While there was plenty of bad blood between Clinton and Obama, not to mention between their respective supporters, Clinton circa 2008 was never as inclined as Sanders is today to take the party down with him. Clinton never tacitly endorsed the work of the agitators among her supporters who sought to hijack the process. Clinton supporters never orchestrated a campaign of threats directed at party officials who did not certify her delegates. State-level parties never lodged formal complaints with the Democratic National Committee against the Clinton campaign for its unruly behavior. Clinton never issued ultimatums against her own party if its voters nominated Barack Obama. Clinton never deluded her supporters into believing that there was a pathway to the nomination for her at a contested convention in Denver, despite the fact that such an outcome was an obvious impossibility.

Bernie Sanders, a professionally quixotic independent senator who geared his career toward serving as a critique of the nation’s liberal establishment, has little allegiance to his adopted political party. The Vermont senator’s behavior today is a window into what the GOP would be wrestling with if their outsider insurgent candidate had not prevailed. The Democratic divide may repair itself after the nominating conventions, but what if it doesn’t? The Boston Globe’s James Pindell observed that neither Trump nor Clinton is particularly obliged to reassemble the traditional Republican and Democratic coalitions, and both can afford to shed some support at the margins if they can replace those disaffected loyalists with new or converted opposition voters.
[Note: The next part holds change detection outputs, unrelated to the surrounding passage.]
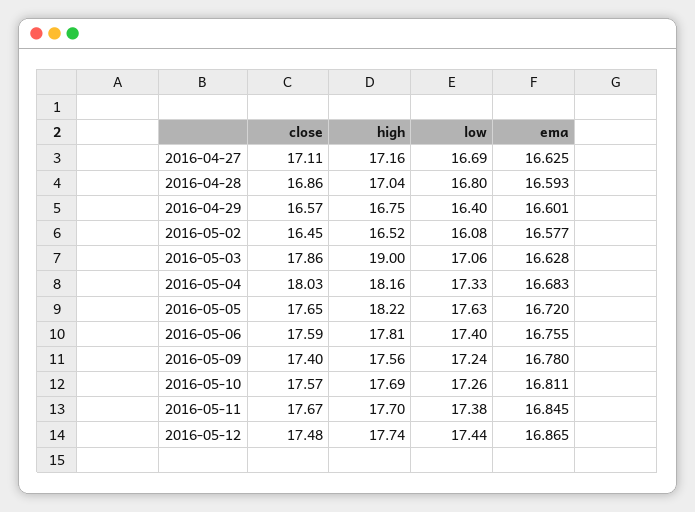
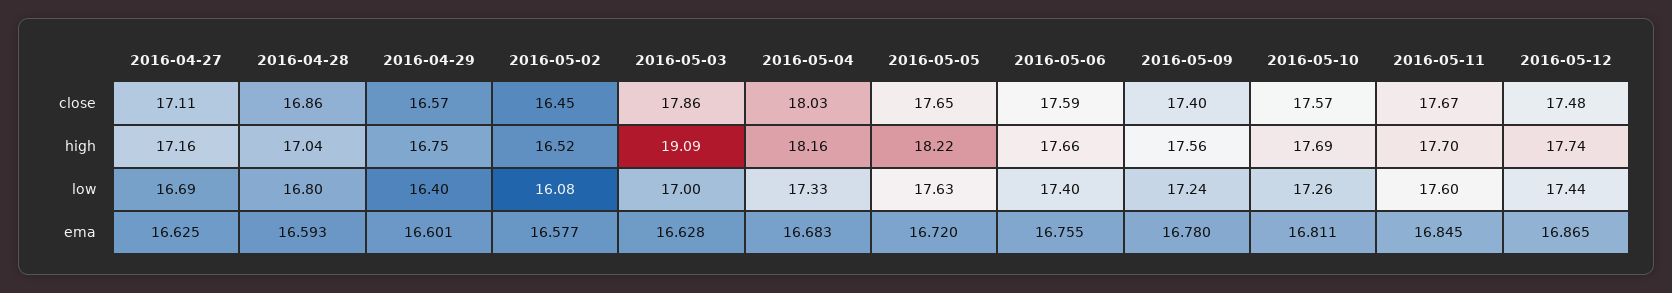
high, 2016-05-03: 19 -> 19.09
low, 2016-05-03: 17.06 -> 17
high, 2016-05-06: 17.81 -> 17.66
low, 2016-05-11: 17.38 -> 17.6

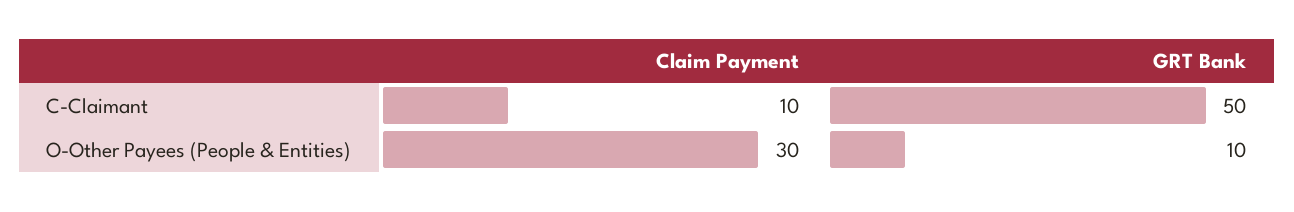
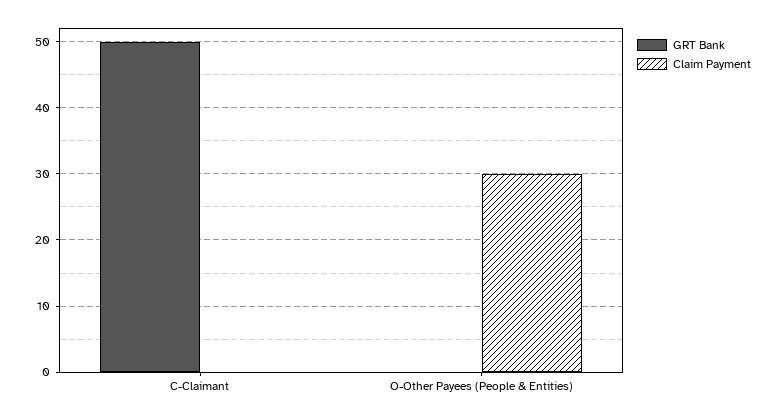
Claim Payment, C-Claimant: 10 -> 0
GRT Bank, O-Other Payees (People & Entities): 10 -> 0

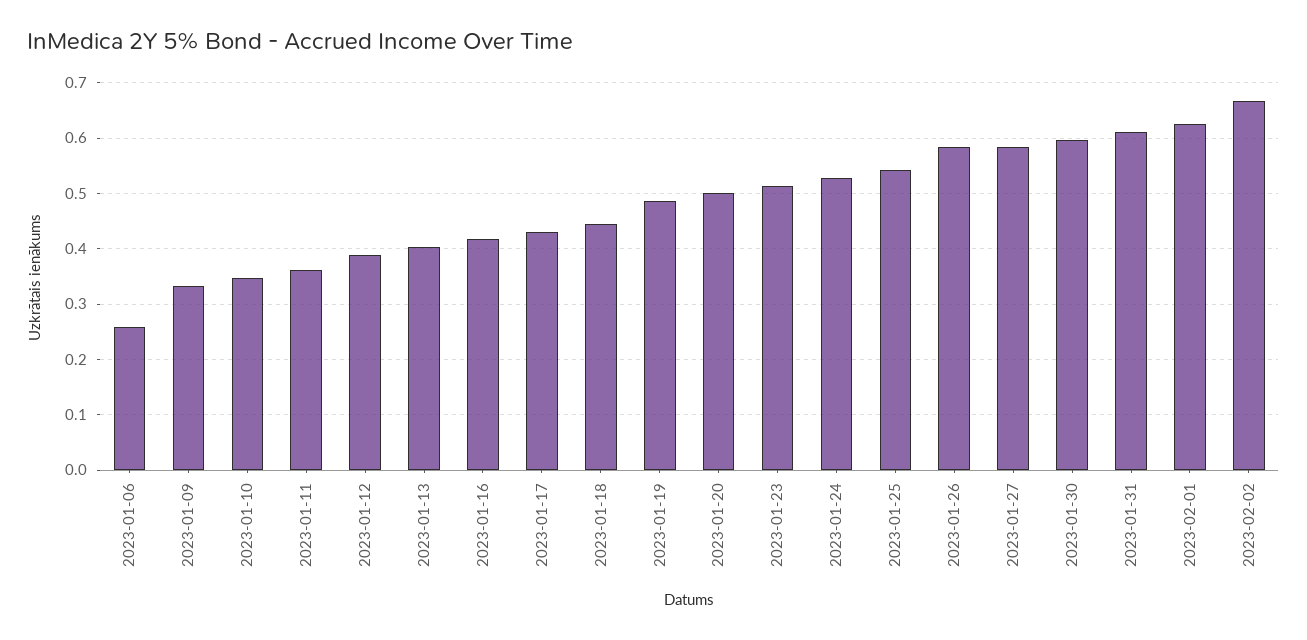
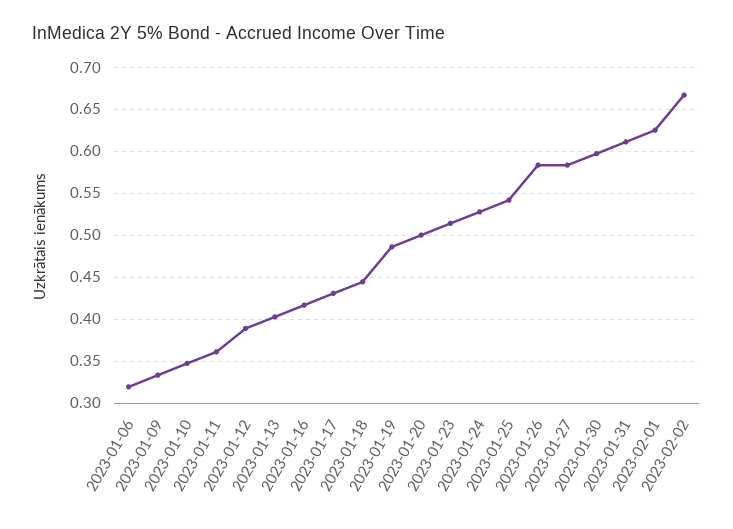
2023-01-06: 0.26 -> 0.32

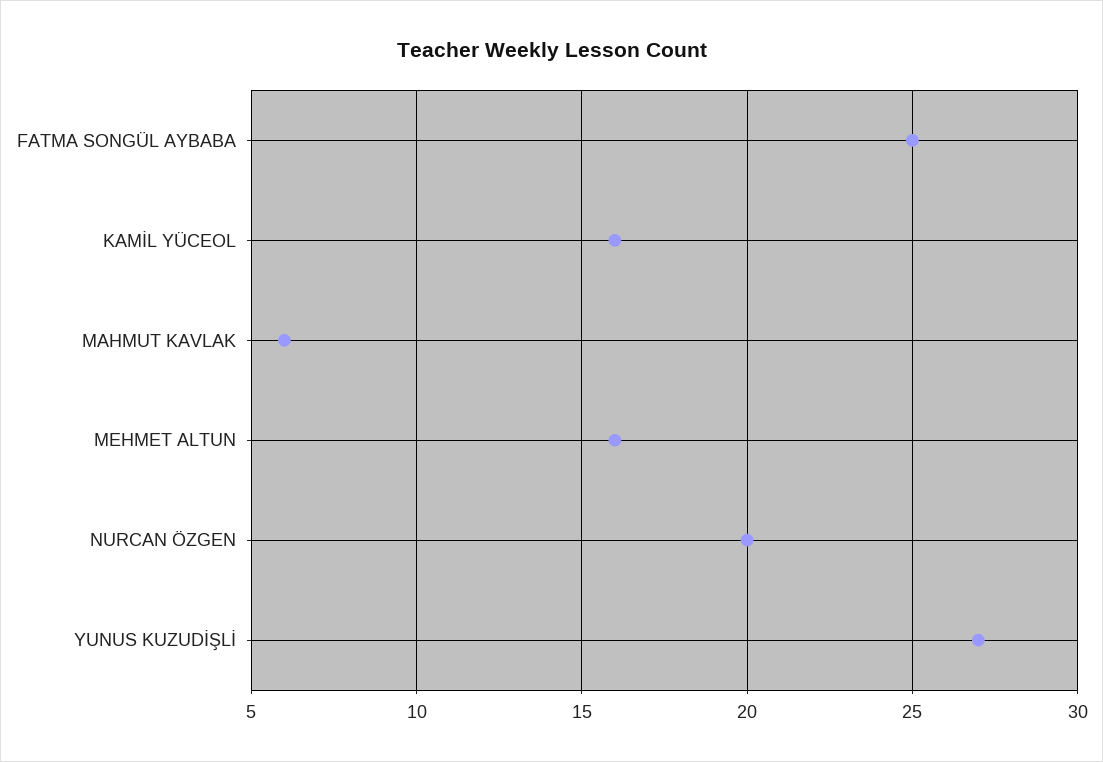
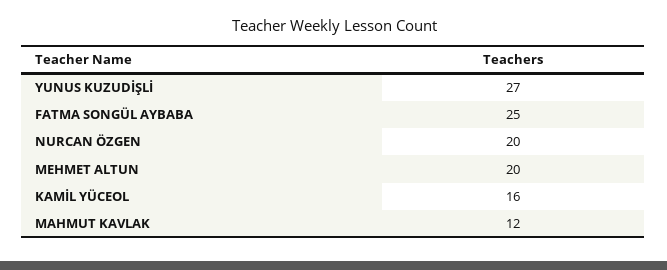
MAHMUT KAVLAK: 6 -> 12
MEHMET ALTUN: 16 -> 20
Citing a recent CNN/ORC survey, Pindell noted that the source of both Clinton and Trump’s strength in the polls is one another: “A majority of Clinton voters (51 percent) said they were really voting against Trump, while 57 percent of Trump voters said they were really voting against Clinton.” If it’s a negative election, who is to say that negativity will not persist well into the autumn?

The Democratic presidential primary will end. It may not be too late to heal the rifts associated with the extended contest when it does. The presumption that those fissures will automatically heal is, however, predicated only on presumptions based in the experience of political observers in more conventional election cycles. If there has been one lesson of 2016, it is that the old rules do not apply.